Oder kennt jemand dieses Problem und weiß Rat? Wie gesagt, es muss fast am Rechner und nicht an der Software liegen, denn sowohl Avid als auch Edius zeigen das gleiche Problem (Premiere  ja gar nicht).

Bitte helft mir, ich werd bal wahnsinnig Vielen Dank im voraus,

Liebe Grüße Nils


----------



## Nico (31. Oktober 2006)

... APP 1.5/2.0, Creative Suite, Avid Express, Edius..... Wer weiß, was sich noch alles auf Deinem System für viel Geld rumlümmelt?

Ich kann Dir auch nicht sagen, woran es liegt. Aber der Verdacht liegt nahe, dass Du Deinen Rechner dermaßen mit den unterschiedlichsten programmen voll gemüllt hast, dass sich da div. unverträglichekiten eingeschlichen haben.

Meine Empfehlung => System ganz neu + sauber aufsetzen + sich für weniger Programme entscheiden...


----------



## ashes2ashes (31. Oktober 2006)

Das wäre eine Möglichkeit, damit gebe ich mich aber nicht wirklich zufrieden, ich achte immer auf saubere Strukturen und da stimmt doch irgendwas an der Grafikeinstellung nicht... Übrigens sind das alles Studentenversionen, da ich in dieser Richtung studiere!


----------



## chmee (31. Oktober 2006)

Wie sieht es mit Standard-Konfigurationsfehlern aus ?

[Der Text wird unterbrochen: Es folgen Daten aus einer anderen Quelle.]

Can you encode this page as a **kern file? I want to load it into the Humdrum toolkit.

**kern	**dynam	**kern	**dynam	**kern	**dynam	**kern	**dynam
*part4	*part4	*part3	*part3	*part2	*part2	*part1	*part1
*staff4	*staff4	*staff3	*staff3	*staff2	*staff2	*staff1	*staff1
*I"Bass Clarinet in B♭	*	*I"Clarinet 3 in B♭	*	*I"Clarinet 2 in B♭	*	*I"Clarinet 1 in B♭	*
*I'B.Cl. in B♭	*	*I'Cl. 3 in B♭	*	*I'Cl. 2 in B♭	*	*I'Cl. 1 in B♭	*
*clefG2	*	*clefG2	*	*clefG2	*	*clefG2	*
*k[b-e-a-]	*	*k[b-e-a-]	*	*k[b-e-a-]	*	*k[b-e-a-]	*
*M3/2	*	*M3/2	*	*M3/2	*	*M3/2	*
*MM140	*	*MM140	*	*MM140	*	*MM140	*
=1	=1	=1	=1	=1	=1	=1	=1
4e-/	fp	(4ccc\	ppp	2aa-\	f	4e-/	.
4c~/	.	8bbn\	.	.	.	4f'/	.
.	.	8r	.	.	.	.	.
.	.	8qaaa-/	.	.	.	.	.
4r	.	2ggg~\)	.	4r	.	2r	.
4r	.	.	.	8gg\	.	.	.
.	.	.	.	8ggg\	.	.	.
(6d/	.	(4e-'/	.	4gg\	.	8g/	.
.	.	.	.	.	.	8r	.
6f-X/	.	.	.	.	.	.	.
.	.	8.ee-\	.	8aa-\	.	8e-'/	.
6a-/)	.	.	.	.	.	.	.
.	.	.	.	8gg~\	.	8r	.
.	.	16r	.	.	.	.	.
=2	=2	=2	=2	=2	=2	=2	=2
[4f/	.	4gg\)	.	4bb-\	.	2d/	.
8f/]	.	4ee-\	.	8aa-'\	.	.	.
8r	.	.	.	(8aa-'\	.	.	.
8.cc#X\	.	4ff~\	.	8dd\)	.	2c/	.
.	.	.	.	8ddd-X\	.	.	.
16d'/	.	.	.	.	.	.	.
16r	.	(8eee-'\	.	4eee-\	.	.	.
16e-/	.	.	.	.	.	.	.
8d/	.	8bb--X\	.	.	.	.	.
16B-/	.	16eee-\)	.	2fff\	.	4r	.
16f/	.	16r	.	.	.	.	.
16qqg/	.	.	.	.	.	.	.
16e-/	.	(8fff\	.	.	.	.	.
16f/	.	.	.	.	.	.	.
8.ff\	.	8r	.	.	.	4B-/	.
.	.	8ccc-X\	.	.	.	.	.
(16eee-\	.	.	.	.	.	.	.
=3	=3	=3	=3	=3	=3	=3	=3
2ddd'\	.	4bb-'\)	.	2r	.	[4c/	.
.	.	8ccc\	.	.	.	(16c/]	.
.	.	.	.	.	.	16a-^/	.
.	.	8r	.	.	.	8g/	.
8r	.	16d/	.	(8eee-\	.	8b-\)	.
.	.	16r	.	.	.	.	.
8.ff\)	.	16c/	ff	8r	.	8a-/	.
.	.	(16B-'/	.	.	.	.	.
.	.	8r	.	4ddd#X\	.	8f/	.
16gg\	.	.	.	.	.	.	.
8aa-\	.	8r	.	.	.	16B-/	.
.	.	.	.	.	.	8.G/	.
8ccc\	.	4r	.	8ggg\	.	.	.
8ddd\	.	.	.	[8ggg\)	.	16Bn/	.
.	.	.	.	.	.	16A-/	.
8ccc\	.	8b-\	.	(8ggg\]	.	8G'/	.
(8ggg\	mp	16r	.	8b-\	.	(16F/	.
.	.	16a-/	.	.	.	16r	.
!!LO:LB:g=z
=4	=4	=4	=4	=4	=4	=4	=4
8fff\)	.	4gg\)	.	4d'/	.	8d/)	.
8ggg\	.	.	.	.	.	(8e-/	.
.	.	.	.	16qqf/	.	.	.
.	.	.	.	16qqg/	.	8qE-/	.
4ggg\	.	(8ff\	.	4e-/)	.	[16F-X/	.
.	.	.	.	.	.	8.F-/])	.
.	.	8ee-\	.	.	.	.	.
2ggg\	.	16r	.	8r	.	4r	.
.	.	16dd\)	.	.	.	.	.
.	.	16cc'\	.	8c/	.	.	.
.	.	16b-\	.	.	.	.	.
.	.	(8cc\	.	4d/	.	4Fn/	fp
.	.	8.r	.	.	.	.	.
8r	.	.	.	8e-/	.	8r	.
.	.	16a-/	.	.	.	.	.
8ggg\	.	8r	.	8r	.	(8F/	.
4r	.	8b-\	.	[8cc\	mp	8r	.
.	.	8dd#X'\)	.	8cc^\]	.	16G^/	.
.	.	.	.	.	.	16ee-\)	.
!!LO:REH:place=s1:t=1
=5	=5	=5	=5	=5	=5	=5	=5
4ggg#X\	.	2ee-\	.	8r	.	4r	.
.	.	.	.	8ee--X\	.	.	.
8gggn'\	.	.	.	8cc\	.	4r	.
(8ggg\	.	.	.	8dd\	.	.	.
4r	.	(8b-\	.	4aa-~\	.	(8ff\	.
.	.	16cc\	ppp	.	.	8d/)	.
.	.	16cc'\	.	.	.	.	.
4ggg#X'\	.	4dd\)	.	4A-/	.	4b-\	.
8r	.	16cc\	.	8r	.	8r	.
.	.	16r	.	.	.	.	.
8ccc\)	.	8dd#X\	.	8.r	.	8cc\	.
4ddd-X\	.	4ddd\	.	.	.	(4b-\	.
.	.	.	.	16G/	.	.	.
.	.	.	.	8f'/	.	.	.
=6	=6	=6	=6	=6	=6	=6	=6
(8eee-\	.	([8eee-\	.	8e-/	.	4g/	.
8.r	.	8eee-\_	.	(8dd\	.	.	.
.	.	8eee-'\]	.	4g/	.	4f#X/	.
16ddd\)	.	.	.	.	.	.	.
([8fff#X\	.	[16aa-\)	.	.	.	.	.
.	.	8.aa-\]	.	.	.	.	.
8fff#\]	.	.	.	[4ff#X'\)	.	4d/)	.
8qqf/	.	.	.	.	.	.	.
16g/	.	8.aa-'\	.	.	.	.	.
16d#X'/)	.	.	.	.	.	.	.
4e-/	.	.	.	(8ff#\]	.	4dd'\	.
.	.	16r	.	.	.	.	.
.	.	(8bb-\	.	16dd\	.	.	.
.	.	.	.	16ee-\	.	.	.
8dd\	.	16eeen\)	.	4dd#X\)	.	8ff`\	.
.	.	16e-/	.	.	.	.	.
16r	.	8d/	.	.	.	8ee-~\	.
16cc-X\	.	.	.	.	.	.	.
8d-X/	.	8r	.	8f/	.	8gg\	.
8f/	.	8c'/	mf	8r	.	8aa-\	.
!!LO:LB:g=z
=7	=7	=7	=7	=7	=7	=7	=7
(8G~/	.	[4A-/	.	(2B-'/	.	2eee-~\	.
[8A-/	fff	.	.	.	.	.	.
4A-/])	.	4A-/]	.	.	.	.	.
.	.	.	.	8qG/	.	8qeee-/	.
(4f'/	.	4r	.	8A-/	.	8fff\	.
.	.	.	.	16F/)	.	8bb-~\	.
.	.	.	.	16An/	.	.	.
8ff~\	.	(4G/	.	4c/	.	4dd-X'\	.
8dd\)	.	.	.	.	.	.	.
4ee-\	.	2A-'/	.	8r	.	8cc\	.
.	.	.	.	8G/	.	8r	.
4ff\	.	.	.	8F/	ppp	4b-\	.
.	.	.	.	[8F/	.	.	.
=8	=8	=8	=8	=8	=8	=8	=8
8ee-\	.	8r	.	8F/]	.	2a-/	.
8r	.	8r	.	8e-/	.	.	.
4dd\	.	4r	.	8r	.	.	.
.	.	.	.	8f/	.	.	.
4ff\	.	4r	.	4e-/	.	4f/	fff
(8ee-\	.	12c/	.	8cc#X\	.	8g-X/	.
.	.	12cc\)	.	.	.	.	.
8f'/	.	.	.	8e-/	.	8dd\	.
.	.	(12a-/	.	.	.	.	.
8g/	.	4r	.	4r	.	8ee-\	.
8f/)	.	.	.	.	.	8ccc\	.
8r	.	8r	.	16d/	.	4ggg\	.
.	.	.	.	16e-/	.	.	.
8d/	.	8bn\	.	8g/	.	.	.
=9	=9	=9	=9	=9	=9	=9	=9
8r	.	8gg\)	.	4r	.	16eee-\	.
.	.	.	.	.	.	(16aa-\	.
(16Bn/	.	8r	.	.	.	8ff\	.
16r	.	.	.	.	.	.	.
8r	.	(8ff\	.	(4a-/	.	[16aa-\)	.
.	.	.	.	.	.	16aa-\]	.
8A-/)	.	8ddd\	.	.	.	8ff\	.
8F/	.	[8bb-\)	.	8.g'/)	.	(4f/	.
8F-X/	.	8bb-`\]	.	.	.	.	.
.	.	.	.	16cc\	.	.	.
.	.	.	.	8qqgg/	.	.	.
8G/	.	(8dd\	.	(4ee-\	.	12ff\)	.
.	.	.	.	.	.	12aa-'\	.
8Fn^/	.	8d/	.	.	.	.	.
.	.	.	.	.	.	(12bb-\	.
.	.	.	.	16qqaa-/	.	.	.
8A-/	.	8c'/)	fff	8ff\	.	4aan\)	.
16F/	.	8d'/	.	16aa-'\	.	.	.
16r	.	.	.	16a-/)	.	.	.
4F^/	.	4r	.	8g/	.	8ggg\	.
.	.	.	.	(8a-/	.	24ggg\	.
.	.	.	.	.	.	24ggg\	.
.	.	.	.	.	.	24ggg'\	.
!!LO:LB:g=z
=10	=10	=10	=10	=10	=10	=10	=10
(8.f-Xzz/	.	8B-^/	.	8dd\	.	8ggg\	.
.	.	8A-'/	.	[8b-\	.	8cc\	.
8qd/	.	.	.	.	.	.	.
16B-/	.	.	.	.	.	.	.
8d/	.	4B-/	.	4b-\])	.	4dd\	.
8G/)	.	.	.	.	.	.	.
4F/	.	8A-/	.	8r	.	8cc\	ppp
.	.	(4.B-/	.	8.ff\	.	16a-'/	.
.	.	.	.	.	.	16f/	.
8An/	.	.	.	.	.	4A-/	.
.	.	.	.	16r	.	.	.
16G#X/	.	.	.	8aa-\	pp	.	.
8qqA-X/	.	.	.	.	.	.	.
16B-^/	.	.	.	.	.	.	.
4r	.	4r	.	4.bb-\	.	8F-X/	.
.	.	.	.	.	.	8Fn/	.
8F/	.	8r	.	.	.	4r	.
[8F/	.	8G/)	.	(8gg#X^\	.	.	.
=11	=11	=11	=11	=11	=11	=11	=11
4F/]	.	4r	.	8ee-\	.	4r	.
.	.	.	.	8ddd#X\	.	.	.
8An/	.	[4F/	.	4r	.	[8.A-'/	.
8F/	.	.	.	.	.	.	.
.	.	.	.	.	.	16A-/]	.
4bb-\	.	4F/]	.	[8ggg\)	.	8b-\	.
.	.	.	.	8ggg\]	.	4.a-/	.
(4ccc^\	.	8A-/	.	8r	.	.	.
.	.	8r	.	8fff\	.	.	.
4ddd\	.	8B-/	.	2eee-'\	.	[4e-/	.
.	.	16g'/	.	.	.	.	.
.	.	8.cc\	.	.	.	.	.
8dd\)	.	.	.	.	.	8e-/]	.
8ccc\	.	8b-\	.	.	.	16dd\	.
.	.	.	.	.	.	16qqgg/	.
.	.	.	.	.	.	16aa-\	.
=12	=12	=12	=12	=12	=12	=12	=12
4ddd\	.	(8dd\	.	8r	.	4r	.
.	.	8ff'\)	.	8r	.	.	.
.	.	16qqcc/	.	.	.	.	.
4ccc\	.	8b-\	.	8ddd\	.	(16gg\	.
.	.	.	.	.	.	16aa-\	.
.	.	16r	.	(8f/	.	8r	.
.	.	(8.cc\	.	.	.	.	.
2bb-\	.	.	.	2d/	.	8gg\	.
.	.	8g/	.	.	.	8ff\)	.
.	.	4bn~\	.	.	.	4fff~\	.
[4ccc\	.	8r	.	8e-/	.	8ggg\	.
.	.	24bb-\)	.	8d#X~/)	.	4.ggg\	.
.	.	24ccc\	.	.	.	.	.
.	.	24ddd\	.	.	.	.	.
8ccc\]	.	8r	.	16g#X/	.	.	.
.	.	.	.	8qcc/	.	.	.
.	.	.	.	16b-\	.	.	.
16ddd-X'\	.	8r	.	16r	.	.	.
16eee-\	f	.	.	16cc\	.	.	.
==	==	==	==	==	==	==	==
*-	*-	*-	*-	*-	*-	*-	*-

1. Vorschau-Wiedergabe auf DV/Firewire ausschalten.
2. Video-Beschleunigung in den GraKa Einstellungen an/ausschalten.
3. Multimonitorunterstützung in GraKa Einst. verändern.
4. Irgendein Video-Codec schlägt quer. 
etc..
usw..

--> Es kann so Vieles sein, dass ich auch das Neuaufsetzen empfehle. Denn anstatt
14 Tage lang ein Knöpfchen zu suchen, dass bei irgendeiner Installation umgestellt
wurde, lieber einen Tag für die Neu-Installation aufwenden.

mfg chmee


----------



## ashes2ashes (31. Oktober 2006)

Ja, inzwischen bin ich auch zu dieser Erkenntnis gelangt. Fuck! Aber kann sich vielleicht jemand erklären warum Premiere gar nicht läuft und ein Öffnen des Programms oben genanntes Ergebnis hervorruft? Thx


----------



## chmee (31. Oktober 2006)

Im BSOD steht auch ne Info drin, ohne die ist das Universum unendlich !
Kann Sound sein, kann Firewire sein, kann alles sein !

mfg chmee


----------